A culture of support
Photo by: John Dixon
Pixo's employees are passionate enough about their work to spend their lunch hours learning about the newest technologies in their industry. Many play leading roles in community organizations related to design and programming, outside their regular work hours.
But Pixo -- a successful Urbana company that develops database applications and mobile apps, builds websites and helps business processes run more efficiently -- isn't one of those tech workplaces known for 80-hour work weeks.
Formerly known as OJC Technologies, the company was founded in 1998 by Pixo President Lori Patterson and her brother, Sigfried Gold. The two were disillusioned with the corporate work environment and wanted to create a company that nurtured its employees while serving clients in the highly competitive information technology consulting industry.
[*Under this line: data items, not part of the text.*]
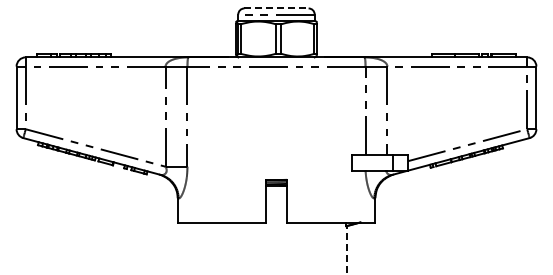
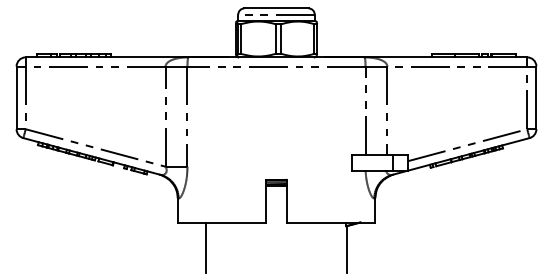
line at (276, 8): dashed -> solid
line at (206, 246): none -> present
line at (346, 249): dashed -> solid
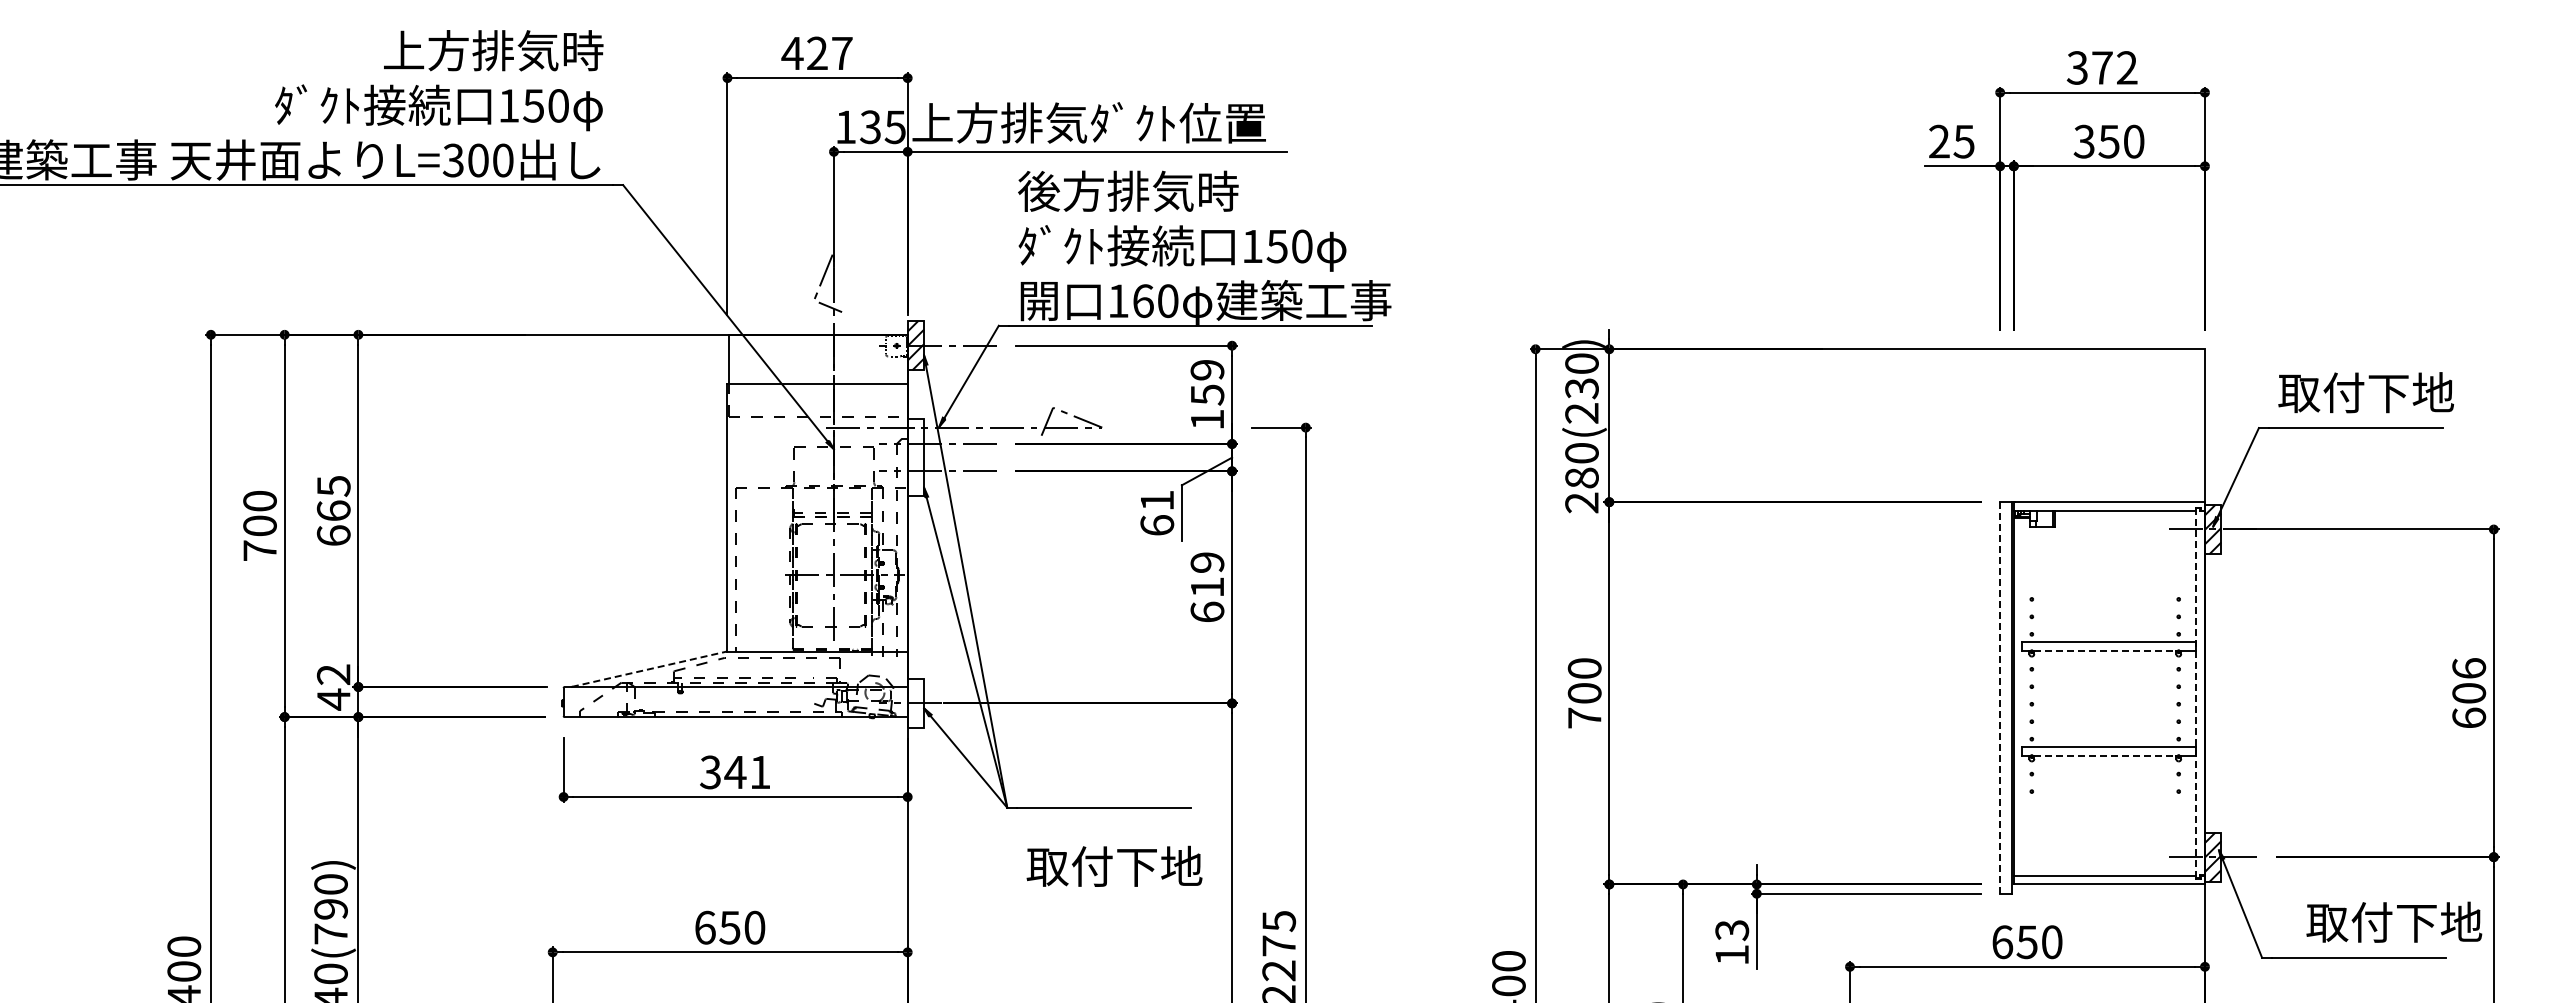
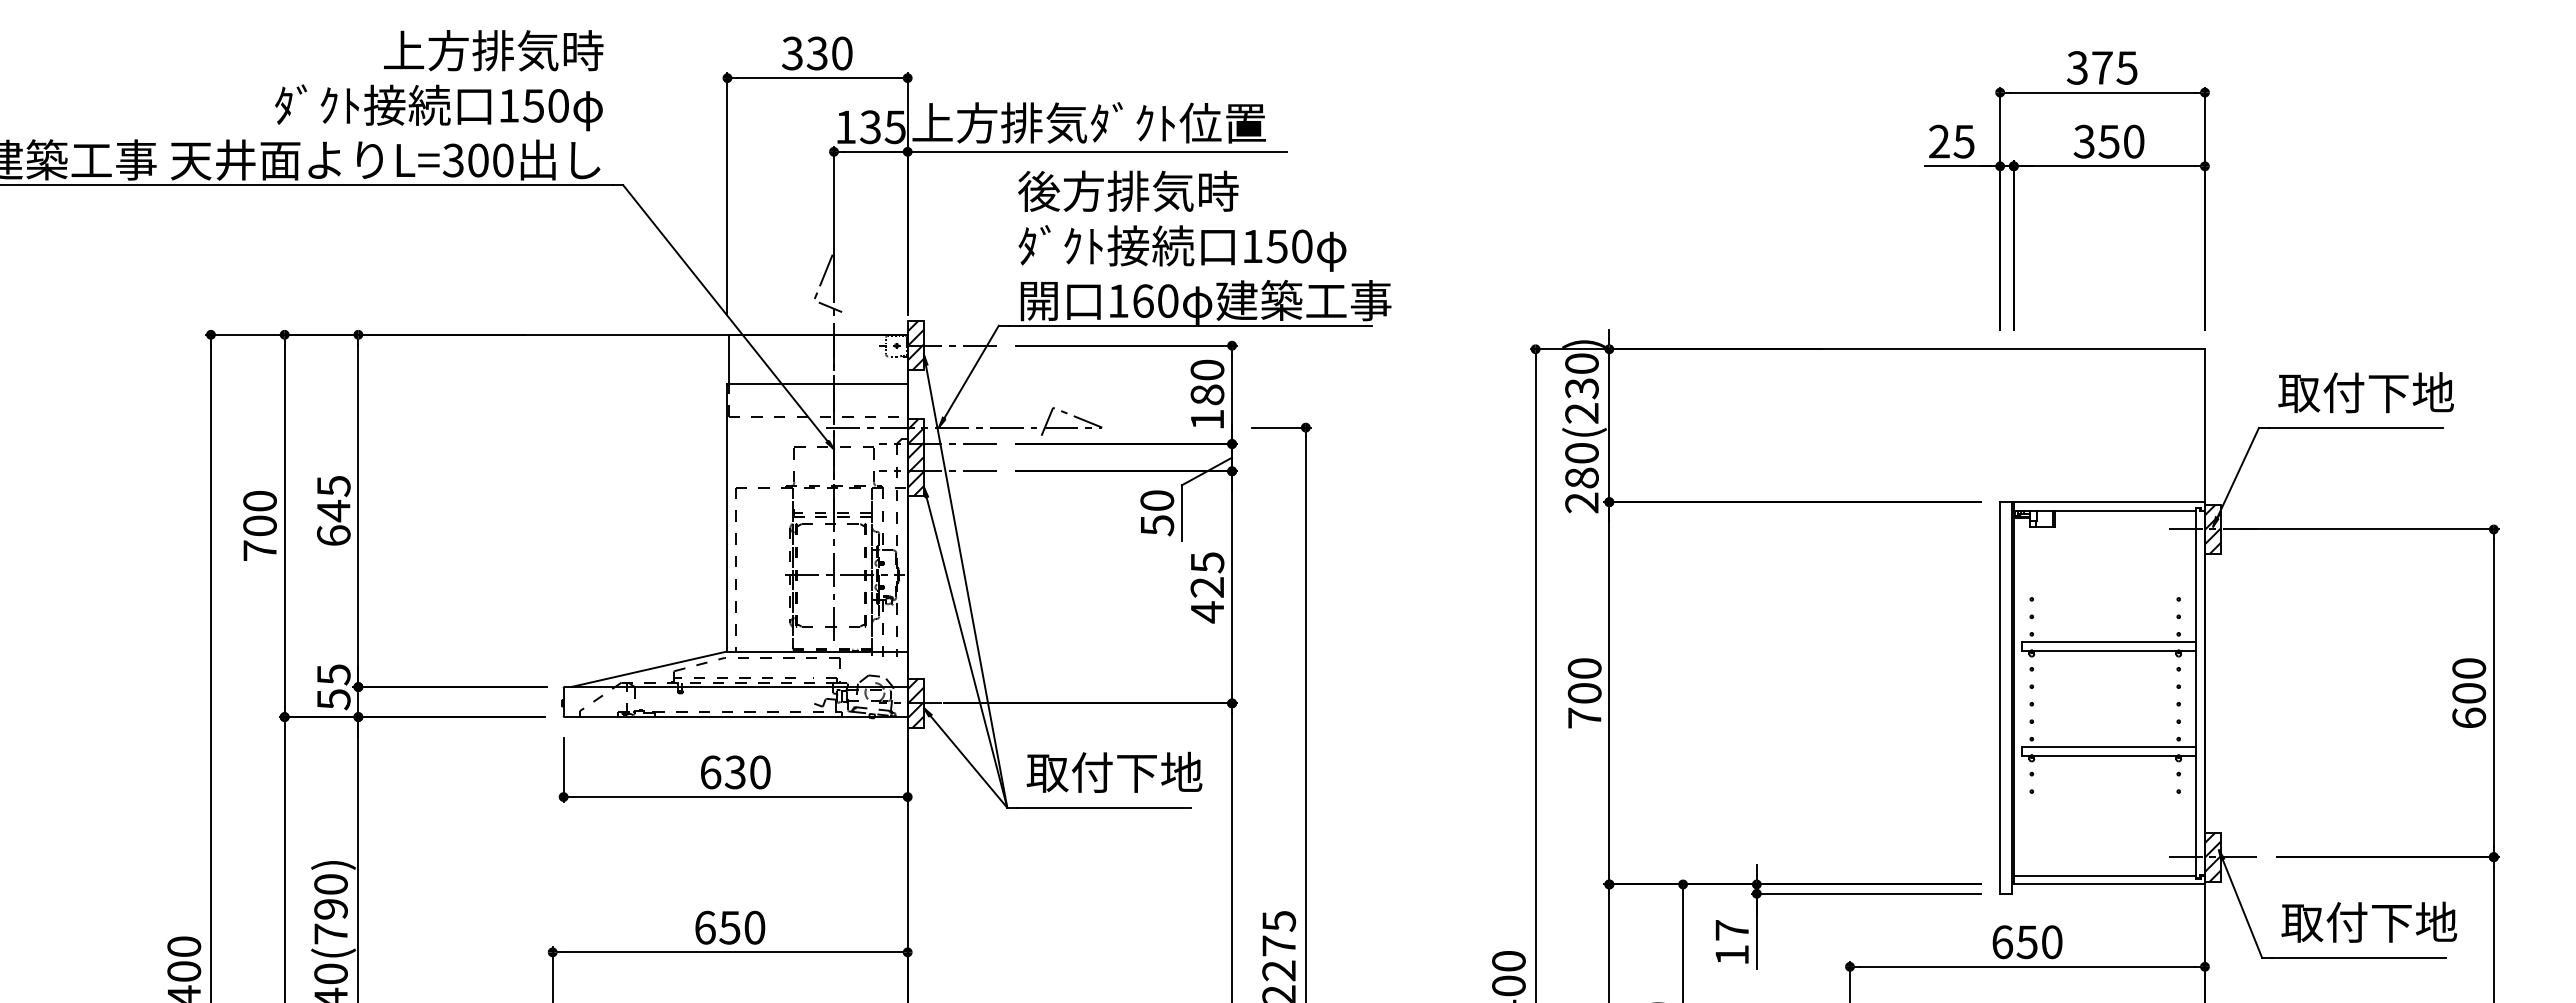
text at (816, 53): 427 -> 330
text at (2126, 67): 372 -> 375
text at (1207, 382): 159 -> 180
hatch at (915, 457): none -> present
text at (333, 510): 665 -> 645
text at (1157, 513): 61 -> 50
text at (1207, 587): 619 -> 425
line at (2105, 651): dashed -> solid
text at (2469, 668): 606 -> 600
line at (649, 669): dashed -> solid
text at (333, 687): 42 -> 55
line at (2195, 693): dashed -> solid
line at (2000, 697): dashed -> solid
hatch at (915, 703): none -> present
line at (2105, 755): dashed -> solid
text at (735, 772): 341 -> 630
text at (1114, 865) position: (1114, 865) -> (1114, 771)
text at (2394, 921) position: (2394, 921) -> (2369, 921)
text at (1732, 930): 13 -> 17
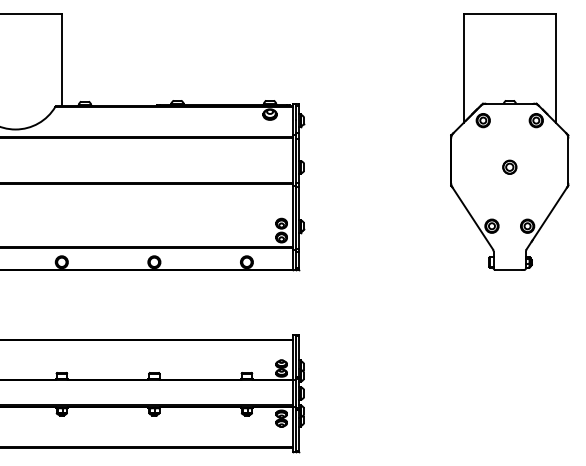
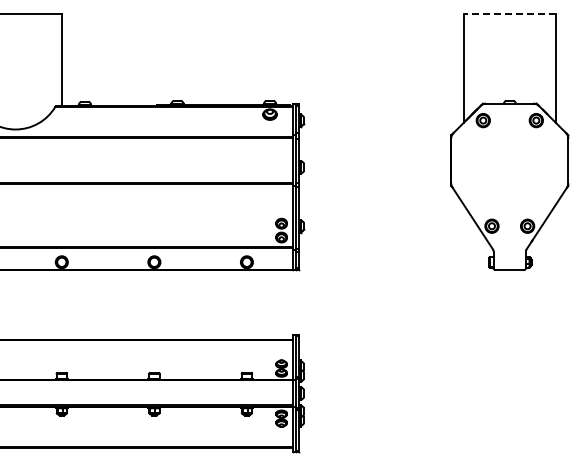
line at (509, 13): solid -> dashed
part at (509, 166): present -> none
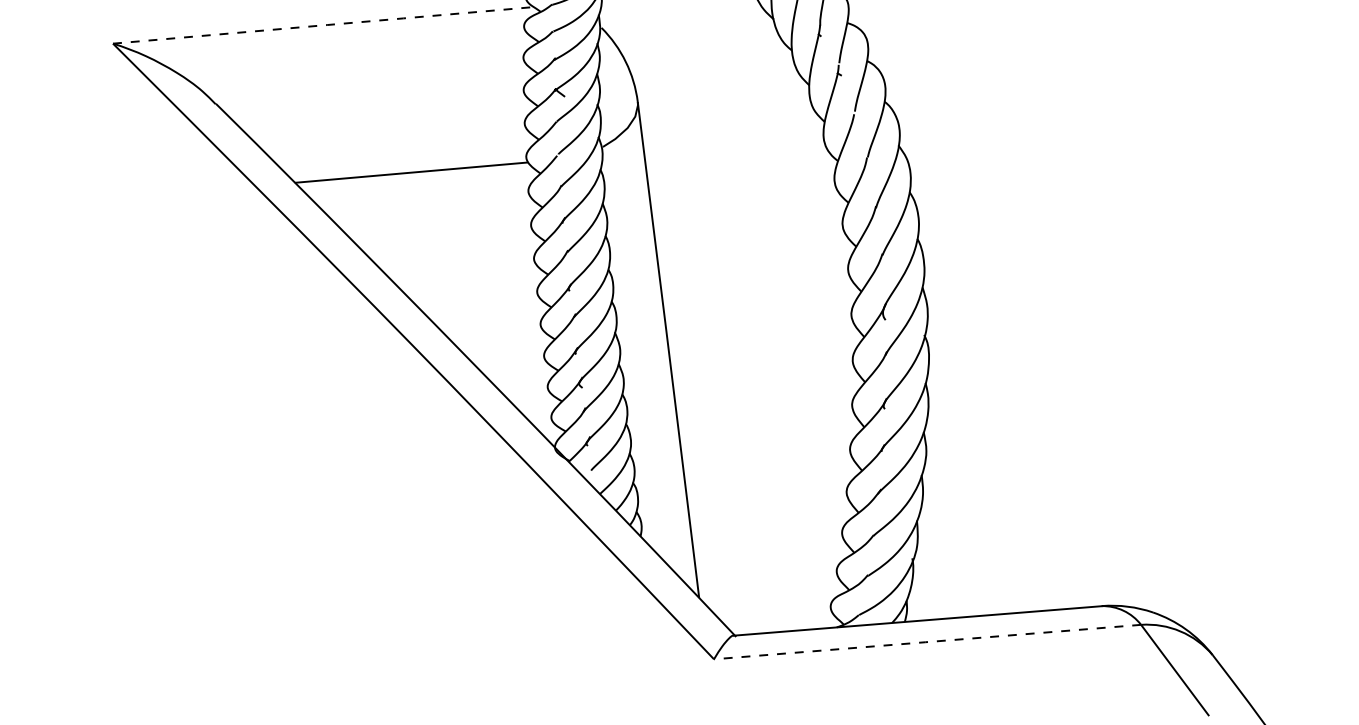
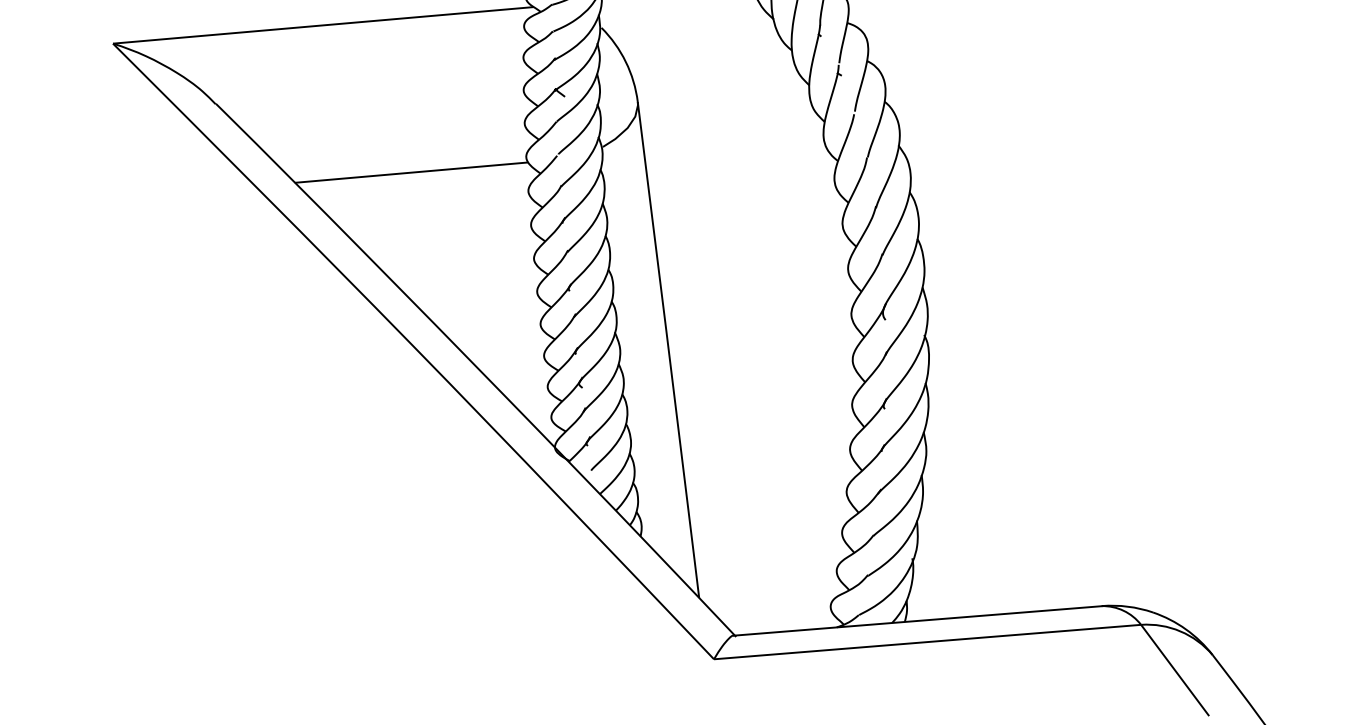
line at (325, 25): dashed -> solid
line at (926, 642): dashed -> solid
Pixo is a place where software developers huddle with their laptops and a whiteboard and talk about how they'll deal with website maintenance issues for a client.
It's also a place where, a few days after Easter, chocolate eggs left over from an egg hunt are still sitting on ledges around the office. Where employees can get away from the computer for a few minutes and relax in a bean bag chair, and where they get together regularly for game nights.
"We wanted to achieve great things -- we love to work and achieve -- but we wanted to figure out if we could create an environment where we could feel really fulfilled, and not have our morals and values compromised in the process," Patterson said.
She described herself and her brother as "achieve-a-holics." But the workplace they created was one that drew the line on excessive hours and unreasonable demands for employees, and on overpromising what they could deliver to clients.
It's been a formula for success. Pixo has been undergoing a growth spurt in the last few years. It now has 30 employees and a revamped management structure.
The company's growth came from "amazing clients at the door that we couldn't respond to" with a smaller staff, said Patterson, as well as employees who wanted to work in larger teams and on bigger projects. The work environment is collaborative, with employees working next to others who share either the same project or same technology, and meeting weekly to discuss their projects and new ideas. The company works hard to hire people who "greatly value relationships and the ability to be themselves," Patterson said.
That was one of the things that attracted Pat East to Pixo. It's a place with a "culture of support," said East, a developer. East has been with Pixo only a couple of months, but he's had his eye on the company for several years. He knew it as a place "that focuses on diversity and work-life balance and doing business in a frame that's good for employees as well as customers."
For example, East and the other developers meet for an hour once a week to go over their projects and the tasks they expect to accomplish within the next week or two. It's a way to keep from becoming overwhelmed by a project, he said.
"When you are really comfortable where you are, it's far, far easier to take risks," Patterson said. "Clients need us to take risks, to think outside the box and help them through challenges."
Wes Cravens began work for Pixo last year as an independent contractor on a project, but was hired a few months later as the company's director of technology. He had been involved in entrepreneurial projects, and "there were very few companies I would actually work for at that point."
But Cravens realized that Pixo was the kind of company he had been trying to build -- a creative company that is unique in its approach to solving problems for clients, and employee-centered.
Cravens said Pixo's employees "bring out the best in each other."
"It's an energy thing," he said. "By choice or by personality, we're a very stimulating group of people who drive each other."
Cravens enjoys the challenges of working at a consulting company.
"I really like the diversity of our projects," he said. "I have traditionally worked for product companies. You can change your work, you can change the technologies you work in and you can explore new ideas as a consultancy. You can go after new ideas and fresh thinking all the time, and that's great."
Cravens also likes the leadership style, noting Patterson is very engaged with each of her employees. The company offers flexibility to support an employee who wants to try out a new area of work or who needs to change how he or she works -- for example, one employee recently went from a full-time staff member to an independent contractor to accommodate a necessary change in work hours, Cravens said.
While Patterson wants to ensure the management is hands-on and aware of how each employee is affected by changes in the organization, it was harder to do so herself as the company grew. So she put a nine-person leadership team in place last fall.
Erika Kramer is Pixo's director of operations, overseeing payroll, billing, financial reporting, purchasing and budgeting. She's recently taken on human resources duties and given up the task of overseeing the staffing of projects to another director.
She said the management change was necessary as the company grew. But Kramer, who has been with the company since 2008, said she and the other directors can still move quickly in making changes they believe are necessary.
"There's no politics, no hierarchy," Kramer said. "I feel like I have a lot more power in getting things done that need to be done." She also likes having a role in making decisions about the company's future, noting the leadership makes decisions as a group.
"I like to know, as a company, where we're headed and why we're making decisions and how those decisions affect other parts of the company," she said. "That makes a huge difference, at least to me."